# Here is my cast so far



## Jwalker (Jan 18, 2014)

Ocean Master with Saltist 30 BGwith the bearings cleaning and reoiled with 3 to 1 oil (cause thats all i had at the moment). Real seat and handle removed and replaced with a paracord wrap. Tried different locations for the reel. 32" from the butt fells the best. 20# Chrome Pro Spec getting around 360 feet(measured). Going to drop down to #16. Now what am i doing good and what am i doing wrong?


----------



## letmefish (May 23, 2015)

Your cast looks slow, maybe put more snap into your movements.


----------



## poppop1 (Feb 16, 2004)

I'm no expert but you do not want to face your target, you need to twist your torso backwards, arms extended kind of like you have them, come around slow and finish fast while pulling with your left and pushing with your right, as Mr. Farmer says, be like a spring uncoiling. And by the way, 120 yds. with that big object you are casting is not bad, wait till you try just a sinker and a little more practice. I'm sure some more experienced members will chime in, have you ever looked a Tommy Farmer's casting videos? Good luck, distance casting is addictive.


----------



## Jwalker (Jan 18, 2014)

Yeah been watching MR Farmer. Been concentrating on my upper body movements first. Working on getting the feet right next.


----------



## Garboman (Jul 22, 2010)

Jwalker said:


> Yeah been watching MR Farmer. Been concentrating on my upper body movements first. Working on getting the feet right next.
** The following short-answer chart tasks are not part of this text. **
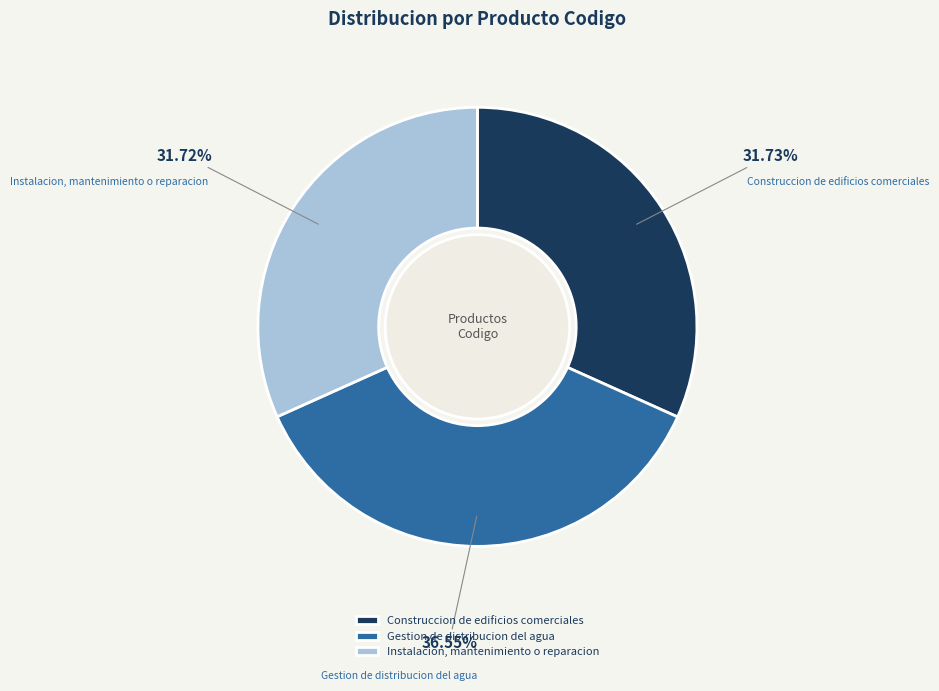

Is Instalacion, mantenimiento o reparacion the majority of the pie?

No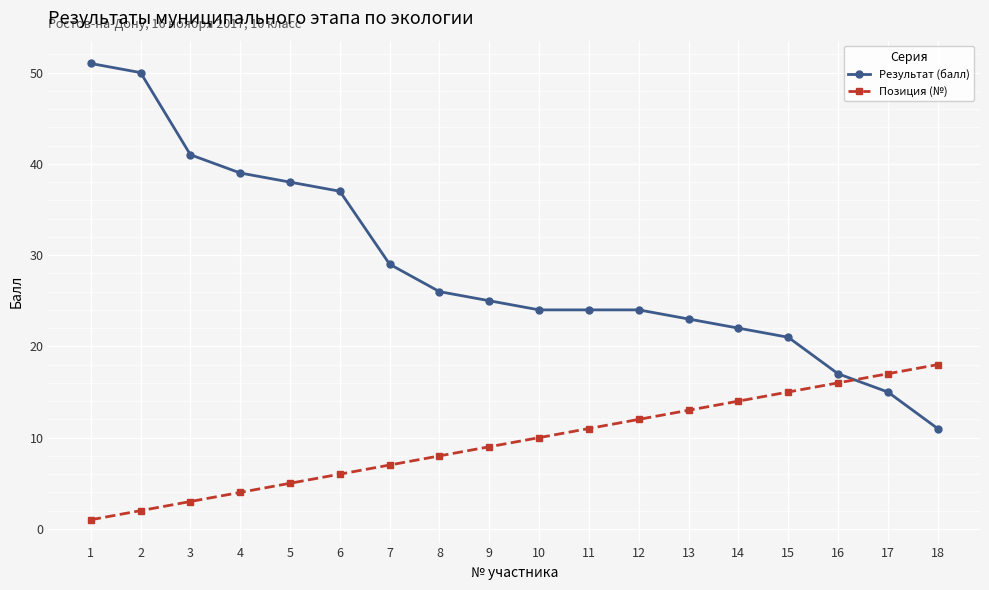

What is the maximum value shown in the chart?

51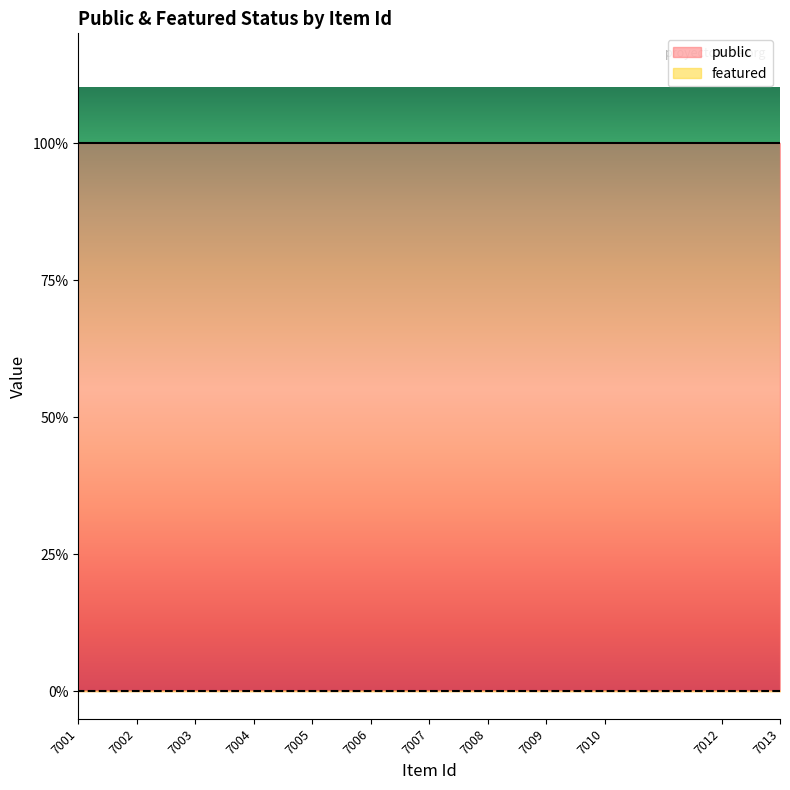

What is the value of the public point at the 6th from the left?

1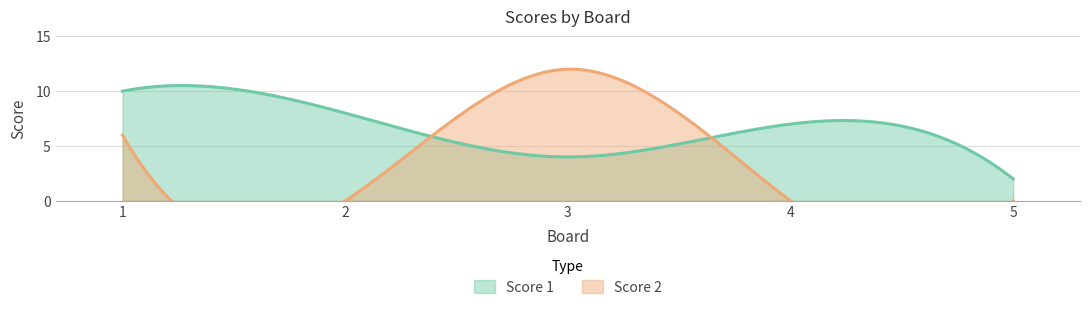

Does the chart have visible grid lines?

Yes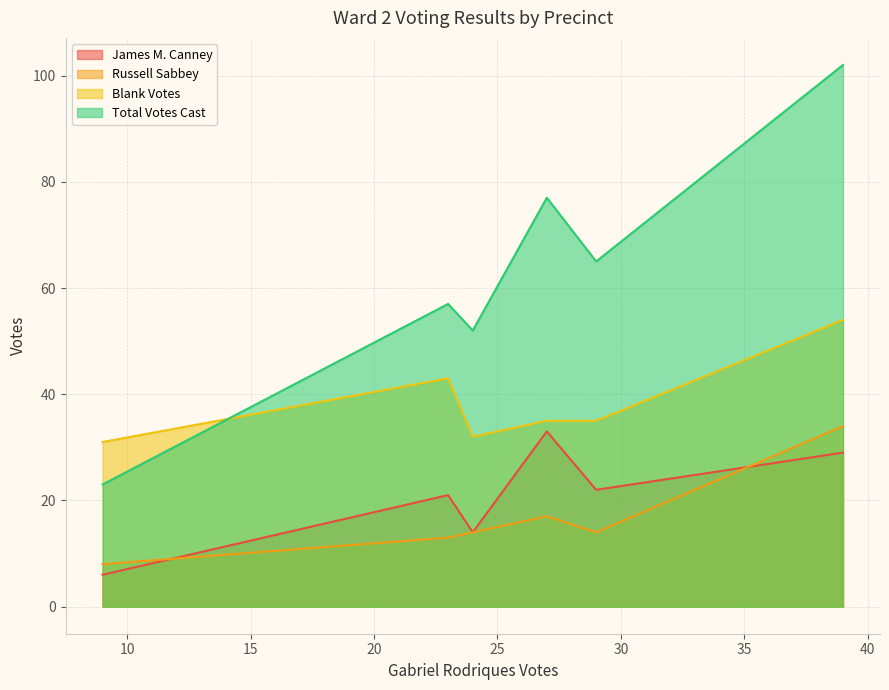

Between Precinct 5 and Precinct 2, which is larger?

Precinct 5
Lose the baseball and chuck lead why not make the reel sing instead of hum?

Take brakes out of reel-switch to beach pendulum-hit it harder right before let-off of your thumb.

Left Foot at 12 0'Clock and Right Foot at 2 0'Clock or alternatively Left foot at 10 0'Clock if that is more comfortable.

Nothing wrong with facing your target, all the Drum Pros face the target- they turn their head to check the drop but then move it back facing the target. If you are not facing your target when out wading in the dark of night, you will get slammed by a wave eventually.

Start Sloowww-end Faaasssst.

Look Up


----------



## Jwalker (Jan 18, 2014)

No Baseball. 8 oz Banks sinker in a tennis ball. Heard the tennis ball would help simulate 8 n bait. Going to start removing brakes and see how that goes. Switched to #15 big game but didn't see any difference in distance.


----------



## DaBig2na (Aug 7, 2011)

Leave the Brakes in..Brakes are your friend

I didn't blow up my main reel this past weekend not once and I can sling with the best of them. I run two brakes in my Trinidad. I did however blow up a Purple static Magged Avet SX , Longcaster fixed up for " The Pretty Sharker" (Garbo's nickname for her ) after bringing in a 7' or so Garbo and breaking him off.

Keep doing what you're doing.... Perfect your cast and then make subtle changes


----------



## Tommy (Jan 24, 2001)

Your form actually looks pretty good. You are using your body to uncoil adding power progressively. 

The biggest flaw I see is in your footwork. Learn to keep the right foot ON THE GROUND at the finish.

Think of a big clock face on the ground with 12:00 being your target. Right foot should be at clock face center (where hands come together) and left should be at around 10:30 or so slightly wider than shoulder width apart. You can set up in this position and rotate back at the hips to start, OR, you can take a small step to get into this position at the beginning. Obviously, if wading a step is difficult so just set up this way to start. 

As you turn in, PLANT the left and push back slightly but firmly. This will stop your forward body momentum and allow you to keep that right foot on the ground. You cannot effectively complete the pull if you are falling forward. 

Hope this helps,

Tommy


----------